AMD
abandoned the IA a long time ago; for the better. They experimented a lot over the years and across products, regarding the primitive pipeline. It might not be so visible on the public surface.
I would say this is a fairly good proto-concept for mesh shaders:
https://patents.google.com/patent/US20140362081A1/en
Basically in that iteration there's a large degree of freedom possible in the span from "fetch shader" to "compute vertex front" to "vertex shader", where the purpose of each conceptual stage is already overlapping. I tend to think of "Primitive Shaders" as a cleanup of the inevitable mess from the experimentation, a consolidation into a cleaner more unified hardware concept.
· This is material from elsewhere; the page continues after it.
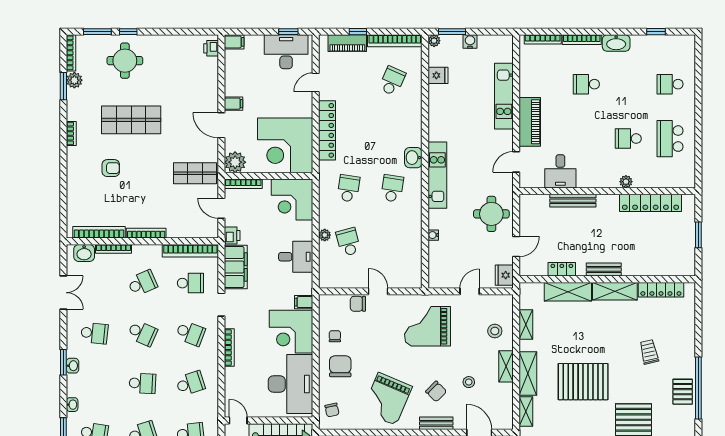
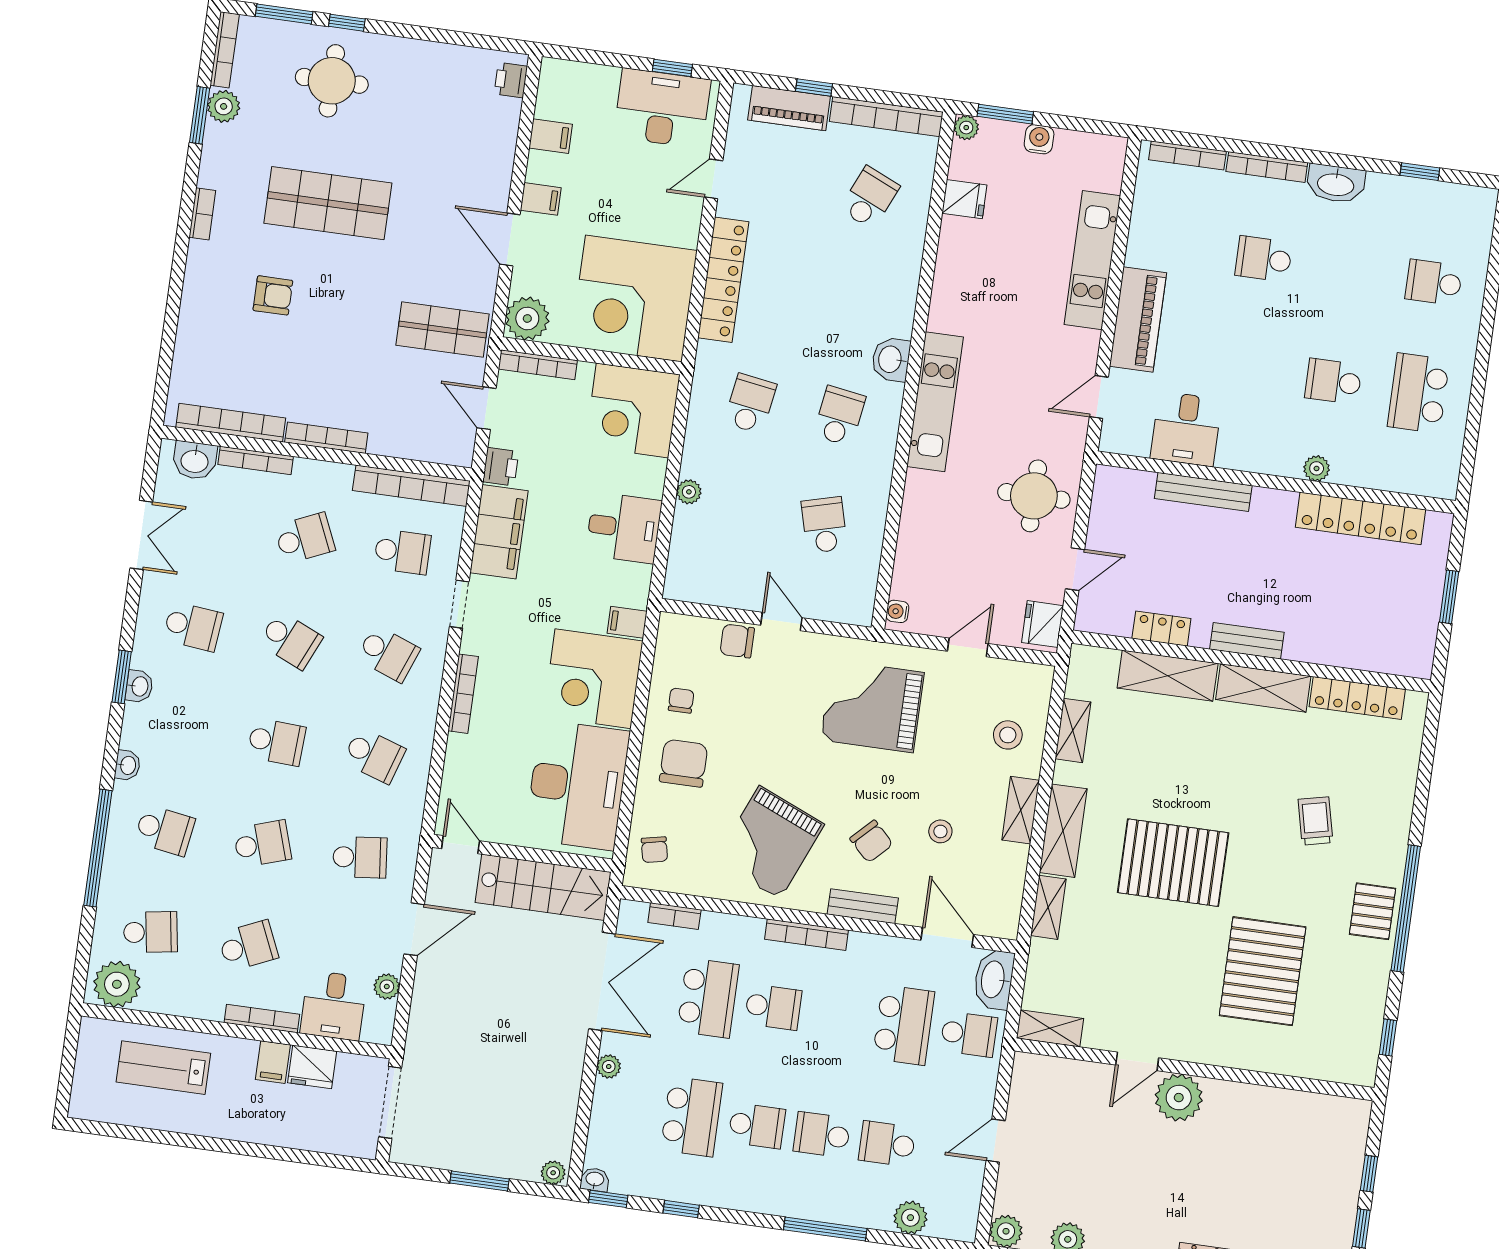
filing cabinet: (234, 42) -> (551, 136), moved
water cooler: (433, 235) -> (897, 611), moved
school desk: (348, 242) -> (824, 525), moved
school desk: (190, 383) -> (374, 755), turned 36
Amplification isn't embedded into these as a first class citizen yet, but if you got no IA, you can do whatever you want through the draw parameters and just treat the whole thing as a procedural generation problem. You can see Amplification being realizable in terms of instancing. It's very interesting how this loops back to the
DX9 tesselation add-on, where the amplification basically happened [conceptually] inside the IA, and the vertex shader got fed with barycentrics. Amazing flexibility. When looking at the AMD ISA, I feel the hardware can implement a large amount of different abstract rasterization pipeline models, without much of a problem.
I think this whole history and evolution of the primitive front-end would be a very nice article for Beyond3D.